Support for Server* products ended on February 15th 2024. If you are running a Server product, you can visit the Atlassian Server end of support announcement to review your migration options.
*Except Fisheye and Crucible
Problem
When starting up Confluence, a number of built-in Confluence plugins fail to start.
In the atlassian-confluence.log,
errors such as the below will be thrown. This example is from the "baseurl-plugin":
Caused by: java.lang.IllegalStateException: Cannot execute atlassian-spring-scanner-runtime: plugin has an extra copy of atlassian-spring-scanner-annotation classes, perhaps embedded inside the target plugin 'com.atlassian.confluence.plugins.confluence-baseurl-plugin'; embedding scanner-annotations is not supported since scanner version 2.0. Use 'mvn dependency:tree' and ensure the atlassian-spring-scanner-annotation dependency in your plugin has <scope>provided</scope>, not 'runtime' or 'compile', and you have NO dependency on atlassian-spring-scanner-runtime.
Depending on the plugin that fails to start, this may trigger other problems. For example, if the synchrony-interop
plugin fails in a Confluence Server (non Data Center) environment, then Confluence will not start Synchrony, and Collaborative Editing will not work.
Cause 1
Some Atlassian plugins use an old version of the Atlassian Spring Scanner. Generally, this is not an issue, but with more powerful servers, Confluence can get into a race condition where the plugins can start up in such an order and speed that one plugin is reading spring annotations from another plugin that runs a different version. This causes the plugin initialization to fail. Some plugins may be able to recover from this, and others may not.
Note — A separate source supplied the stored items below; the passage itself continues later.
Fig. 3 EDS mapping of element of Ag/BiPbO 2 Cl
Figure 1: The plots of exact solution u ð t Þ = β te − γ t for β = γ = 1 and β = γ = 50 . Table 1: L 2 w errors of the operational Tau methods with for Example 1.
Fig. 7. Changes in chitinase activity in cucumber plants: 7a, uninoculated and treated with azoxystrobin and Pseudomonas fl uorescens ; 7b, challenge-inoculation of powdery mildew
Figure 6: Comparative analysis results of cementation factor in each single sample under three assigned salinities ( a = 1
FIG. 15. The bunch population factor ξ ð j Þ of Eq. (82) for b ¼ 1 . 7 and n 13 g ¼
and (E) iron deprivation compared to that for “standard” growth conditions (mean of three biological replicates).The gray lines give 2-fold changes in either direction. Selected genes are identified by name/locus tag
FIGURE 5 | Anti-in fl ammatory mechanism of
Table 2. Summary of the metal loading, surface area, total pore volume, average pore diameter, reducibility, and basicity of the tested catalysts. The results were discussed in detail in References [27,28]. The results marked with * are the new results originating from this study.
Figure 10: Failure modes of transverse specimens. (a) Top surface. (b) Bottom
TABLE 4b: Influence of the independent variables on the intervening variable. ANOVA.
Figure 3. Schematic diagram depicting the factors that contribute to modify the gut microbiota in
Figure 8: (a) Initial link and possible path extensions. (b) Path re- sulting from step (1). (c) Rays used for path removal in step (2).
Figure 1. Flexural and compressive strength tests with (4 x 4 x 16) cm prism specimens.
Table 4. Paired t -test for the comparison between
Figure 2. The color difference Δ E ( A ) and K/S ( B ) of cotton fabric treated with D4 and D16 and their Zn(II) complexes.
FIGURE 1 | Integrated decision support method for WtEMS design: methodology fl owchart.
This is a known bug: CONFSERVER-55916 - Spring scanner library should be updated to v.2 in all plugins.
Cause 2
This behavior can also be caused by third-party plugins, which declare the Spring scanner twice. The following report has more details on this problem:
Potential Workaround For Cause 1
- For any plugin that failed to start, go to the 'Manage Add-Ons' page in Confluence and attempt to manually enable the plugin.
- Re-start Confluence, and the race condition may not be triggered
Workaround For Cause 2
As of now, only the Tooltip for Confluence has been identified as a cause for this problem. If you are using it, try to disable the plugin then restart your instance. As an alternative, try to manually enable the system plugins in UPM after disabling the Tooltip add-on.